Let's assume this bandwidth digits calculation (expressed in Mega bits per second): 0 : < 1Mb/s 1 : < 5 Mb/s 2 : < 10 Mb/s 3 : < 20 Mb/s ... E : < 1000 Mb/s F : >= 1000 Mb/s

We can implement this calculation algorithm to determine the needed upload speed:

tx_size = Transaction.serialyze(tx) |> byte_size()
#  Calculate size in Mega bits over bytes
tx_size = (tx_size / (1024 * 1024)) * 8
total_size_for_replication_message = tx_size * nb_replication_node_per_shard
# Let's assume we wants all the messages sent in 5 seconds
single_tx_upload_speed = total_size_for_replication_message / 5
# Let's assume a node validate an average of 3 big tx at the same time
needed_upload_speed = single_tx_upload_speed * 3

For a 3MB transaction and full number of replication nodes the calculation would be :

total_size_for_replication_message = (3 * 8) * 66
# 1584
needed_upload_speed = (1586 / 5) * 3
# 950 Mb/s

So for a 3 MB transaction, only nodes with E or F bandwidth digits would be selected to validate this transaction.

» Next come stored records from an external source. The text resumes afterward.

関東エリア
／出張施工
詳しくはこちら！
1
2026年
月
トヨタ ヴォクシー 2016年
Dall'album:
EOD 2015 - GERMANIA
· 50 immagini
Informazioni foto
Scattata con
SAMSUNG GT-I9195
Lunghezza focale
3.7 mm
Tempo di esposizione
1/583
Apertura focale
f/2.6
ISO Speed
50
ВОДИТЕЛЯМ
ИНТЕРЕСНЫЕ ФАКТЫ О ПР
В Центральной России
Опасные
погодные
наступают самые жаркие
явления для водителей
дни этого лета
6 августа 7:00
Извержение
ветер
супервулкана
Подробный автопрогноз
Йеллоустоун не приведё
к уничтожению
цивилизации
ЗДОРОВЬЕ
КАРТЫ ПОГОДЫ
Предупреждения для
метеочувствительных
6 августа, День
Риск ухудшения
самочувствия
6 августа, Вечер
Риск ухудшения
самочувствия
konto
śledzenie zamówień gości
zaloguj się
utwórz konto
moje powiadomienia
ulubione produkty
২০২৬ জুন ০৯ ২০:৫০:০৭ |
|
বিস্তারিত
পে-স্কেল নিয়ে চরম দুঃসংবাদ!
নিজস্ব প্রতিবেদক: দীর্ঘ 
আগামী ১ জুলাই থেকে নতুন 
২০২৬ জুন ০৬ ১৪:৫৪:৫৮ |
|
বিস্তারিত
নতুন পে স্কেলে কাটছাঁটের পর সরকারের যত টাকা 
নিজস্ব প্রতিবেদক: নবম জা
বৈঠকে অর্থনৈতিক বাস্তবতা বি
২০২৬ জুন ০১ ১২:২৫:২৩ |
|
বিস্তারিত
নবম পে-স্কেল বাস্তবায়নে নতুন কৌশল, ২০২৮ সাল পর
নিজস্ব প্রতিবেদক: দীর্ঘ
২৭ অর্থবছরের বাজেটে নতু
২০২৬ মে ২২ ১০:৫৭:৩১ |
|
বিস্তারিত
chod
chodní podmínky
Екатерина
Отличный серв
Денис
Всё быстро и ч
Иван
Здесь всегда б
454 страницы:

For a simple transfer transaction (size average of 700 bytes)

total_size_for_replication_message = (0.0007 * 8) * 66
# 0.3696
needed_upload_speed = (0.3696 / 5) * 3
# 0.22 Mb/s

In this case all nodes can handle a simple transaction.

Additional context

For a transaction of 3 Mb, it require a lot of bandwidth to send it to 66 replication nodes (3 validation nodes) We could have an algorithm that increase the number of validation nodes in order to reduce the number of replication nodes by shard, to have a limit of 500 Mb/s needed for the transaction. Having 6 validation nodes for a full number of replication nodes, represent 33 nodes by shard so 475 Mb/s needed with the previous calculation

[samuelmanzanera]

Interesting subject and solutions proposed :+1:

But what happens if the number of nodes to replicate 3 MB doesn't match the required constraints for the nb of replicas, I guess we should take slower nodes. But, this would have an impact on the latency.

In that case, the solution proposed in the “Additional context” could be leveraged to reduce the shard size over the validation nodes partitioning.